Required action>
Search the data for "POUM". Return each matching line.

Extracted records>
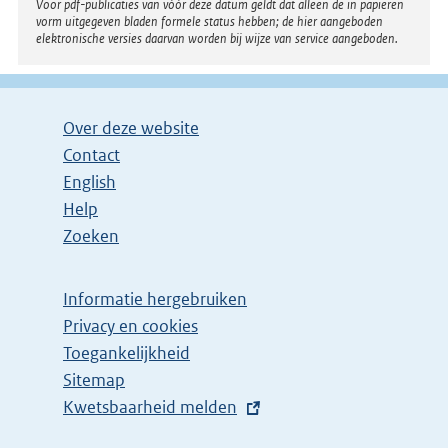
Voor pdf-publicaties van vóór deze datum geldt dat alleen de in papieren
vorm uitgegeven bladen formele status hebben; de hier aangeboden
elektronische versies daarvan worden bij wijze van service aangeboden.
Over deze website
Contact
English
Help
Zoeken
Informatie hergebruiken
Privacy en cookies
Toegankelijkheid
Sitemap
E
Kwetsbaarheid melden
x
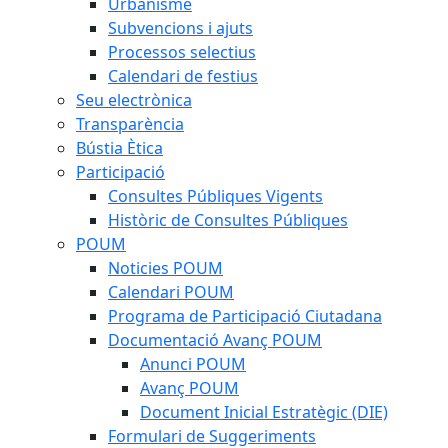
Urbanisme
Subvencions i ajuts
Processos selectius
Calendari de festius
Seu electrònica
Transparència
Bústia Ètica
Participació
Consultes Públiques Vigents
Històric de Consultes Públiques
POUM
Noticies POUM
Calendari POUM
Programa de Participació Ciutadana
Documentació Avanç POUM
Anunci POUM
Avanç POUM
Document Inicial Estratègic (DIE)
Formulari de Suggeriments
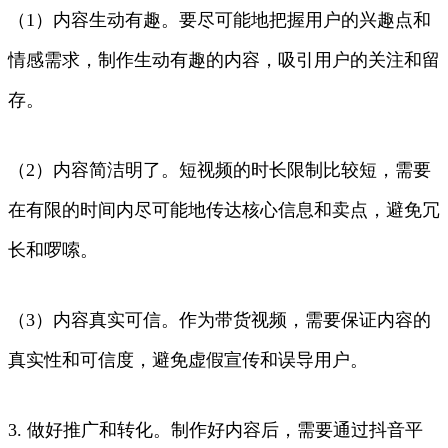
（1）内容生动有趣。要尽可能地把握用户的兴趣点和
情感需求，制作生动有趣的内容，吸引用户的关注和留
存。
（2）内容简洁明了。短视频的时长限制比较短，需要
在有限的时间内尽可能地传达核心信息和卖点，避免冗
长和啰嗦。
（3）内容真实可信。作为带货视频，需要保证内容的
真实性和可信度，避免虚假宣传和误导用户。
3. 做好推广和转化。制作好内容后，需要通过抖音平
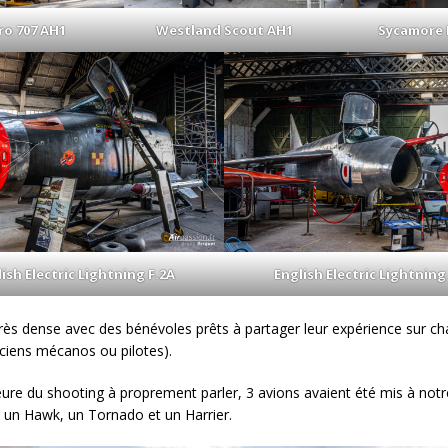
ro 707 AH1
Westland Scout AH1
Sycamore
ish Electric Lightning F.2A
English Electric Lightning
ès dense avec des bénévoles prêts à partager leur expérience sur c
nciens mécanos ou pilotes).
’heure du shooting à proprement parler, 3 avions avaient été mis à notr
 : un Hawk, un Tornado et un Harrier.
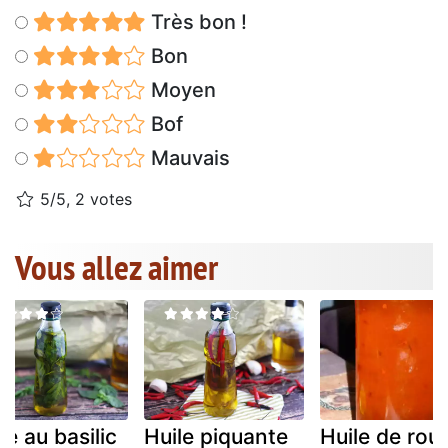
Très bon !
Bon
Moyen
Bof
Mauvais
5/5, 2 votes
Vous allez aimer
le au basilic
Huile piquante
Huile de rou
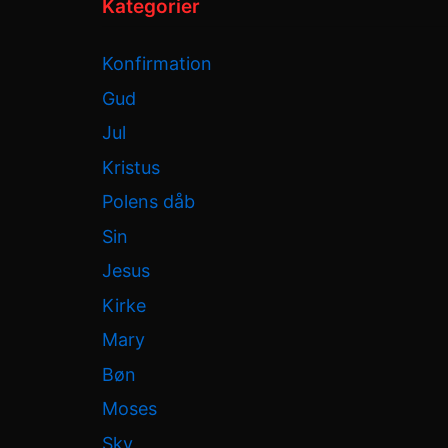
Kategorier
Konfirmation
Gud
Jul
Kristus
Polens dåb
Sin
Jesus
Kirke
Mary
Bøn
Moses
Sky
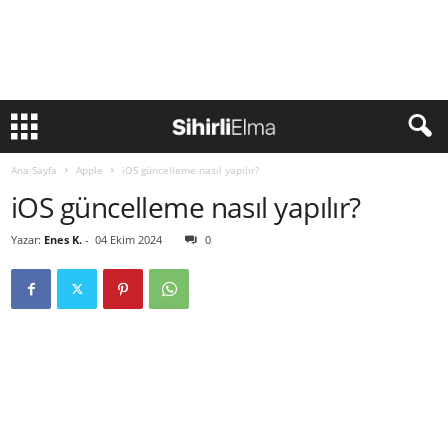
Ana Sayfa
Apple
iOS güncelleme nasıl yapılır?
iOS güncelleme nasıl yapılır?
Yazar:
Enes K.
-
04 Ekim 2024
0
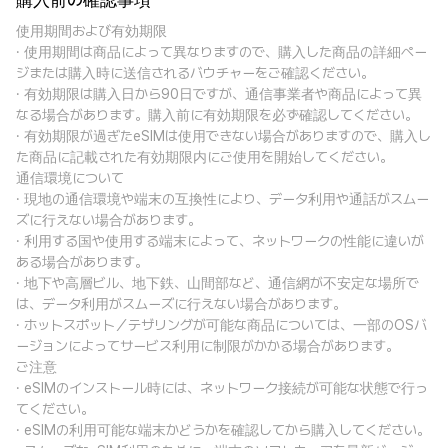
購入前の確認事項
使用期間および有効期限
· 使用期間は商品によって異なりますので、購入した商品の詳細ペー
ジまたは購入時に送信されるバウチャーをご確認ください。
· 有効期限は購入日から90日ですが、通信事業者や商品によって異
なる場合があります。購入前に有効期限を必ず確認してください。
· 有効期限が過ぎたeSIMは使用できない場合がありますので、購入し
た商品に記載された有効期限内にご使用を開始してください。
通信環境について
· 現地の通信環境や端末の互換性により、データ利用や通話がスムー
ズに行えない場合があります。
· 利用する国や使用する端末によって、ネットワークの性能に違いが
ある場合があります。
· 地下や高層ビル、地下鉄、山間部など、通信網が不安定な場所で
は、データ利用がスムーズに行えない場合があります。
· ホットスポット／テザリングが可能な商品については、一部のOSバ
ージョンによってサービス利用に制限がかかる場合があります。
ご注意
· eSIMのインストール時には、ネットワーク接続が可能な状態で行っ
てください。
· eSIMの利用可能な端末かどうかを確認してから購入してください。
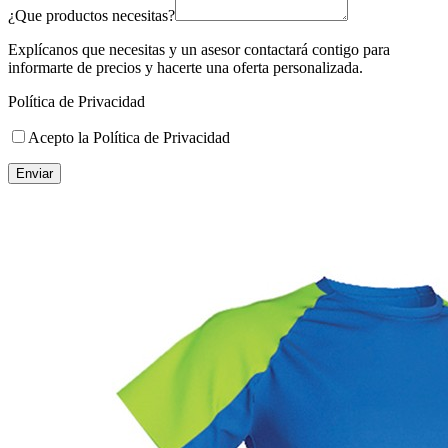
¿Que productos necesitas?
Explícanos que necesitas y un asesor contactará contigo para
informarte de precios y hacerte una oferta personalizada.
Política de Privacidad
Acepto la Política de Privacidad
Enviar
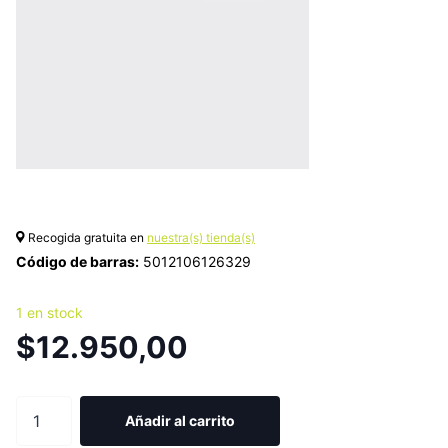
Recogida gratuita en
nuestra(s) tienda(s)
Código de barras:
5012106126329
1 en stock
$12.950,00
Añadir al carrito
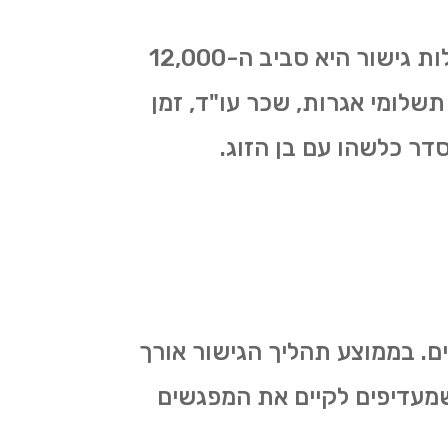
חוסך עלויות רבות שמהוות עול כלכלי בתהליך הפרידה. עלות גישור היא סביב ה12,000-
: תשלומי אגרות, שכר עו"ד, זמן
דר כלשהו עם בן הזוג.
ם. בממוצע תהליך הגישור אורך
ה שמעדיפים לקיים את המפגשים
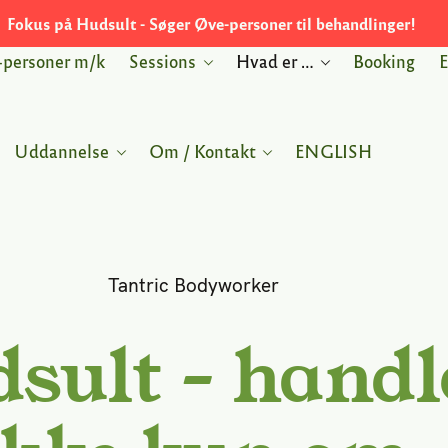
Fokus på Hudsult - Søger Øve-personer til behandlinger!
-personer m/k
Sessions
Hvad er …
Booking
E
Uddannelse
Om / Kontakt
ENGLISH
Tantric Bodyworker
sult – handl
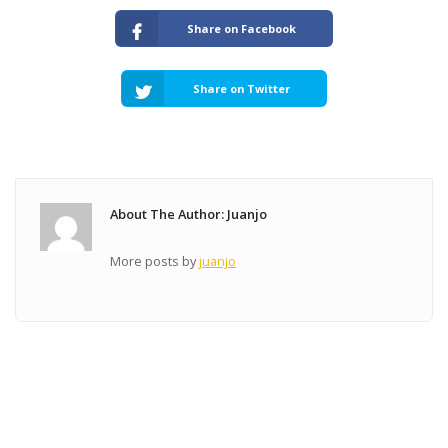
Share on Facebook
Share on Twitter
About The Author: Juanjo
More posts by
juanjo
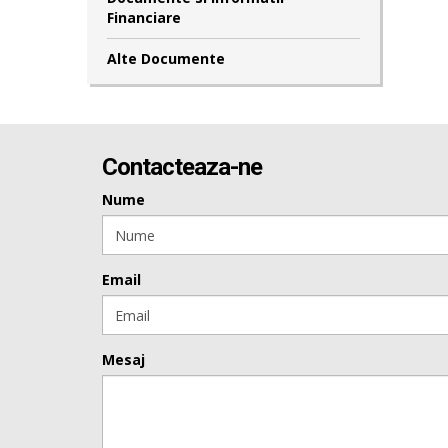
Financiare
Alte Documente
Contacteaza-ne
Nume
Email
Mesaj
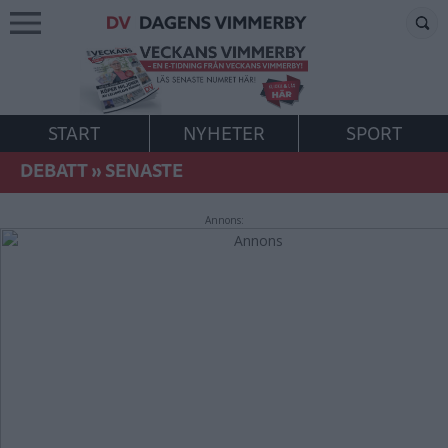
START
NYHETER
SPORT
DEBATT
»
SENASTE
Annons:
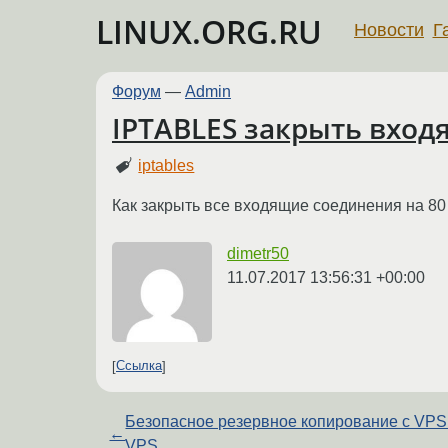
LINUX.ORG.RU
Новости
Г
Форум
—
Admin
IPTABLES закрыть вход
iptables
Как закрыть все входящие соединения на 80
dimetr50
11.07.2017 13:56:31 +00:00
Ссылка
Безопасное резервное копирование с VPS
←
VPS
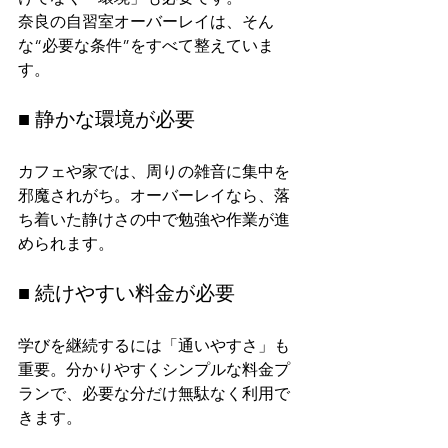
奈良の自習室オーバーレイは、そん
な“必要な条件”をすべて整えていま
す。
■ 静かな環境が必要
カフェや家では、周りの雑音に集中を
邪魔されがち。オーバーレイなら、落
ち着いた静けさの中で勉強や作業が進
められます。
■ 続けやすい料金が必要
学びを継続するには「通いやすさ」も
重要。分かりやすくシンプルな料金プ
ランで、必要な分だけ無駄なく利用で
きます。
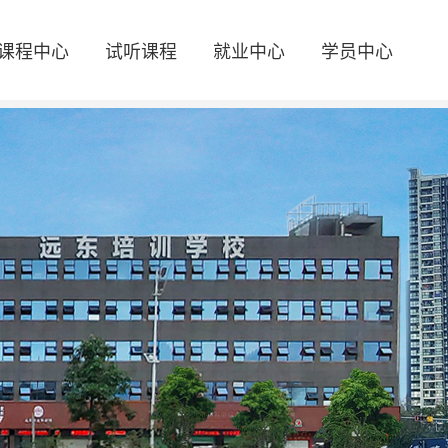
课程中心
试听课程
就业中心
学员中心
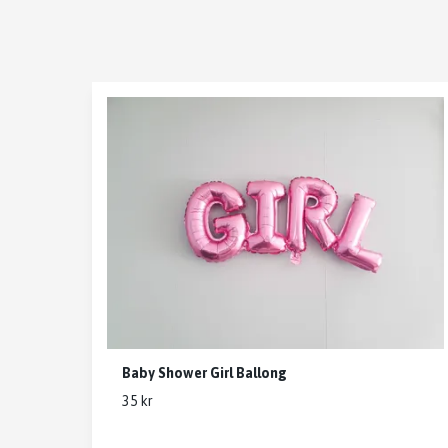
Baby Shower Girl Ballong
35 kr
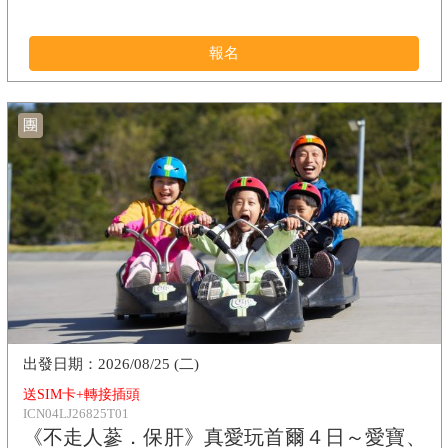
報名
團
2026/08/25 (二)
送SIM卡+轉接插頭
ICN04LJ26825T01
《不走人蔘．保肝》真愛玩首爾４日～愛寶、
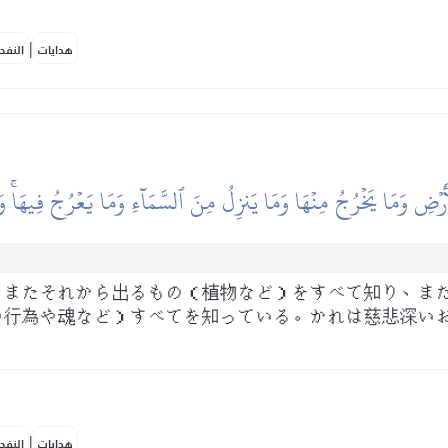
|
هدايات
النفح
أَرۡضِ وَمَا يَخۡرُجُ مِنۡهَا وَمَا يَنزِلُ مِنَ ٱلسَّمَآءِ وَمَا يَعۡرُجُ فِيهَاۚ وَ
、またそれから出るもの（植物など）をすべて知り、ま
の行為や魂など）すべてを知っている。かれは慈悲深い
|
هدايات
النفح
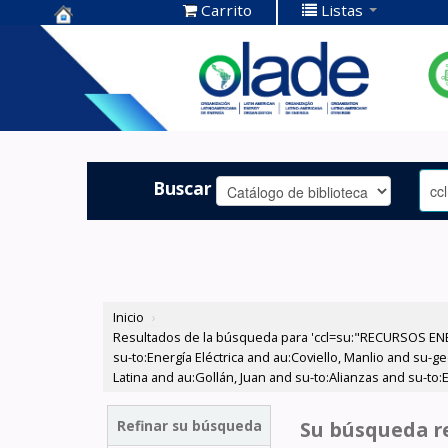
Carrito
Listas
Centro de
Documentación
OLADE -
Buscar
Inicio
›
Resultados de la búsqueda para 'ccl=su:"RECURSOS ENER
su-to:Energía Eléctrica and au:Coviello, Manlio and su-
Latina and au:Gollán, Juan and su-to:Alianzas and su-to:
Refinar su búsqueda
Su búsqueda re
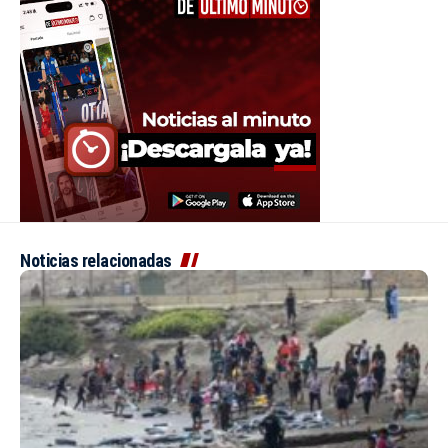
Noticias relacionadas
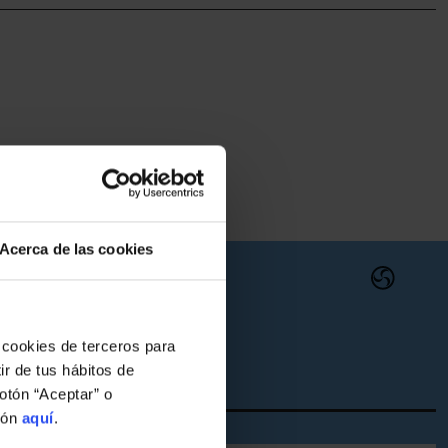
Acerca de las cookies
 cookies de terceros para
ir de tus hábitos de
otón “Aceptar” o
ión
aquí
.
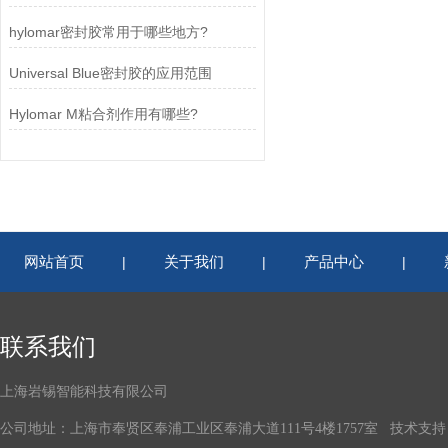
hylomar密封胶常用于哪些地方?
Universal Blue密封胶的应用范围
Hylomar M粘合剂作用有哪些?
网站首页
关于我们
产品中心
|
|
|
联系我们
上海岩锡智能科技有限公司
公司地址：上海市奉贤区奉浦工业区奉浦大道111号4楼1757室 技术支持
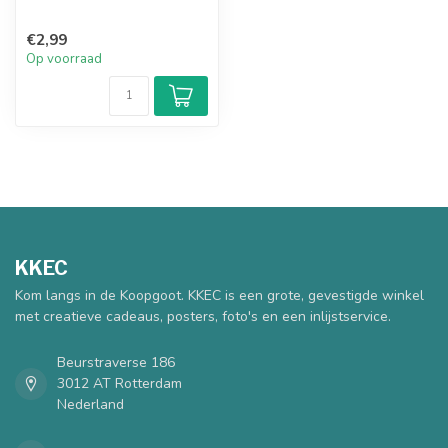
€2,99
Op voorraad
KKEC
Kom langs in de Koopgoot. KKEC is een grote, gevestigde winkel
met creatieve cadeaus, posters, foto's en een inlijstservice.
Beurstraverse 186
3012 AT Rotterdam
Nederland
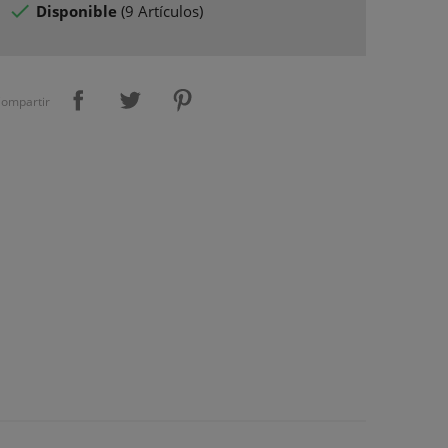

Disponible
(
9 Artículos
)
ompartir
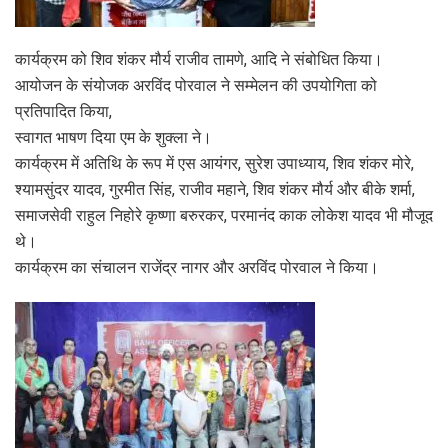
कार्यक्रम को शिव शंकर मौर्य राजीव तामणे, आदि ने संबोधित किया।
आयोजन के संयोजक अरविंद पोरवाल ने सम्मेलन की उपयोगिता को
प्रतिपादित किया,
स्वागत भाषण दिया एम के शुक्ला ने।
कार्यक्रम में अतिथि के रूप में एस आयंगर, सुरेश उपाध्याय, शिव शंकर मोरे,
श्यामसुंदर यादव, गुरमीत सिंह, राजीव महाने, शिव शंकर मौर्य और बीके शर्मा,
समाजसेवी राहुल निहोरे कृष्णा बरुरकर, परमानंद काक लोकेश यादव भी मौजूद
थे।
कार्यक्रम का संचालन राजेंद्र नागर और अरविंद पोरवाल ने किया।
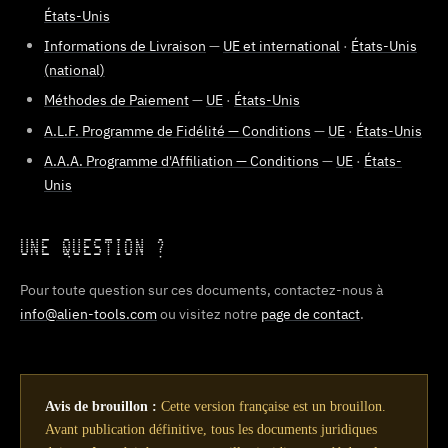
États-Unis
Informations de Livraison
—
UE et international
·
États-Unis
(national)
Méthodes de Paiement
—
UE
·
États-Unis
A.L.F. Programme de Fidélité — Conditions
—
UE
·
États-Unis
A.A.A. Programme d'Affiliation — Conditions
—
UE
·
États-
Unis
UNE QUESTION ?
Pour toute question sur ces documents, contactez-nous à
info@alien-tools.com
ou visitez notre
page de contact
.
Avis de brouillon :
Cette version française est un brouillon.
Avant publication définitive, tous les documents juridiques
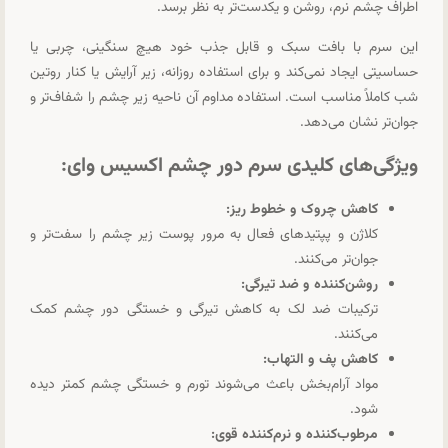
اطراف چشم نرم، روشن و یکدست‌تر به نظر برسد.
این سرم با بافت سبک و قابل جذب خود هیچ سنگینی، چربی یا
حساسیتی ایجاد نمی‌کند و برای استفاده روزانه، زیر آرایش یا کنار روتین
شب کاملاً مناسب است. استفاده مداوم آن ناحیه زیر چشم را شفاف‌تر و
جوان‌تر نشان می‌دهد.
ویژگی‌های کلیدی سرم دور چشم اکسیس وای:
کاهش چروک و خطوط ریز:
کلاژن و پپتیدهای فعال به مرور پوست زیر چشم را سفت‌تر و
جوان‌تر می‌کنند.
روشن‌کننده و ضد تیرگی:
ترکیبات ضد لک به کاهش تیرگی و خستگی دور چشم کمک
می‌کنند.
کاهش پف و التهاب:
مواد آرام‌بخش باعث می‌شوند تورم و خستگی چشم کمتر دیده
شود.
مرطوب‌کننده و نرم‌کننده قوی:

Worked solution>
POUM
Noticies POUM
Calendari POUM
Documentació Avanç POUM
Anunci POUM
Avanç POUM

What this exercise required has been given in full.